Search the listing for the word "male". Copy every line where it is found.

Segment Start: RECORDS FOR THIS TASK

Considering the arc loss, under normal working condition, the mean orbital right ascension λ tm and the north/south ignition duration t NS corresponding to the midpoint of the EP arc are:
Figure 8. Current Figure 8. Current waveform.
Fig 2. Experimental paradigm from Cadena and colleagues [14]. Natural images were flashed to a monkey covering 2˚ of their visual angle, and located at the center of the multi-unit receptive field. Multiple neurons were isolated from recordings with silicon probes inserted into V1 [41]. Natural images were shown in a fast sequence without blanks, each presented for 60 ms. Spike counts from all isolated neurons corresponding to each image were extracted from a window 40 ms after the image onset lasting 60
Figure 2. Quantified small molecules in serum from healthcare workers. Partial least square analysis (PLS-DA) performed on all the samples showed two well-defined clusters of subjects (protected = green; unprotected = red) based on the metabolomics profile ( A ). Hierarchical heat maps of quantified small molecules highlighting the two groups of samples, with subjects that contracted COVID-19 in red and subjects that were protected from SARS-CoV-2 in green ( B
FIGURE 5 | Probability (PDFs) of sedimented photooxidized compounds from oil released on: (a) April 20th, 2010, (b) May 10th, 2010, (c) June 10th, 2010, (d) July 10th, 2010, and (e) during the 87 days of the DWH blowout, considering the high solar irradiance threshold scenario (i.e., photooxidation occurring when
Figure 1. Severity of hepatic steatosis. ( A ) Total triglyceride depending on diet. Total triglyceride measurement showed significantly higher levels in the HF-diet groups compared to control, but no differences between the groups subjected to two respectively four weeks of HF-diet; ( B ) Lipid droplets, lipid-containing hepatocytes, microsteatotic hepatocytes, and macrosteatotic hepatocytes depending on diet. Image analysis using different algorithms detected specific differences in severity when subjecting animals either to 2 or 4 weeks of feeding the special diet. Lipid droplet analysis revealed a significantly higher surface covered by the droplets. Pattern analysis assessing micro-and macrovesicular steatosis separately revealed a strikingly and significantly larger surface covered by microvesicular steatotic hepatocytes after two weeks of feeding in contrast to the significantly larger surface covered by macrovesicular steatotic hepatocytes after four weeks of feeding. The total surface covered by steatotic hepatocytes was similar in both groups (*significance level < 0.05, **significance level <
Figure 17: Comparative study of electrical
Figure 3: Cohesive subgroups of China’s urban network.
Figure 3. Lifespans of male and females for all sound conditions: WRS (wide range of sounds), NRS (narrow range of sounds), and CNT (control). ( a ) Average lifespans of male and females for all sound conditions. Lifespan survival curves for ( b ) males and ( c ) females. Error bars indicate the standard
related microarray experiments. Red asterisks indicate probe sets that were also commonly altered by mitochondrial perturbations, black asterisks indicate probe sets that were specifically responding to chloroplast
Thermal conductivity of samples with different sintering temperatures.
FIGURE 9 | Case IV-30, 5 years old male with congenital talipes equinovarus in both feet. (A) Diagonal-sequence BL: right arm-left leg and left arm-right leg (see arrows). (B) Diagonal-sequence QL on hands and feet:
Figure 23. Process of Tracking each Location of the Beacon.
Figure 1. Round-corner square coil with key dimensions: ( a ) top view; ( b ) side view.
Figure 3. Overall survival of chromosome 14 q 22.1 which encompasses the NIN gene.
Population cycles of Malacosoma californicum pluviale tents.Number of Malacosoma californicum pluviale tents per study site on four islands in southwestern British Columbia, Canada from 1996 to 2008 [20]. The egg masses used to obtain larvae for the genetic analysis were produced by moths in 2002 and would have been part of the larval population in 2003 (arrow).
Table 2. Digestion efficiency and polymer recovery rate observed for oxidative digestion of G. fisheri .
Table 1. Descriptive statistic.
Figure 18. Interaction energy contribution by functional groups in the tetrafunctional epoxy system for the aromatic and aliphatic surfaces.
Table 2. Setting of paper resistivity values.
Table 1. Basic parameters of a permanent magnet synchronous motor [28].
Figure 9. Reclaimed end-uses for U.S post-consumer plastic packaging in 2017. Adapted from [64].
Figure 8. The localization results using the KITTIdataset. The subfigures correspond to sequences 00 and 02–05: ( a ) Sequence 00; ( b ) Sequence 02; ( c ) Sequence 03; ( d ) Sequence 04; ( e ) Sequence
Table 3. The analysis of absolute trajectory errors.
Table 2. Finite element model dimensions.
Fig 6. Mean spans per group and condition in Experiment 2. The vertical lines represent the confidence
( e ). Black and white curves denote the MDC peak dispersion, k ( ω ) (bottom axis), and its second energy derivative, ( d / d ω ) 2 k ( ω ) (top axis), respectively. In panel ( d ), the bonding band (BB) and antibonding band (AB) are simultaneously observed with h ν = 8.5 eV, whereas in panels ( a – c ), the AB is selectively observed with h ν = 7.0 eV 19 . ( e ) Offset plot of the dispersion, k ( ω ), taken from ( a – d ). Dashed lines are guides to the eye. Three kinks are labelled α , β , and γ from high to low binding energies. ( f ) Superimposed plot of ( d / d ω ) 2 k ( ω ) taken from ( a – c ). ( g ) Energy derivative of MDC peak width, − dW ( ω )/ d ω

Segment End: RECORDS FOR THIS TASK

▸ **REPLY**:
Figure 3. Lifespans of male and females for all sound conditions: WRS (wide range of sounds), NRS (narrow range of sounds), and CNT (control). ( a ) Average lifespans of male and females for all sound conditions. Lifespan survival curves for ( b ) males and ( c ) females. Error bars indicate the standard
FIGURE 9 | Case IV-30, 5 years old male with congenital talipes equinovarus in both feet. (A) Diagonal-sequence BL: right arm-left leg and left arm-right leg (see arrows). (B) Diagonal-sequence QL on hands and feet:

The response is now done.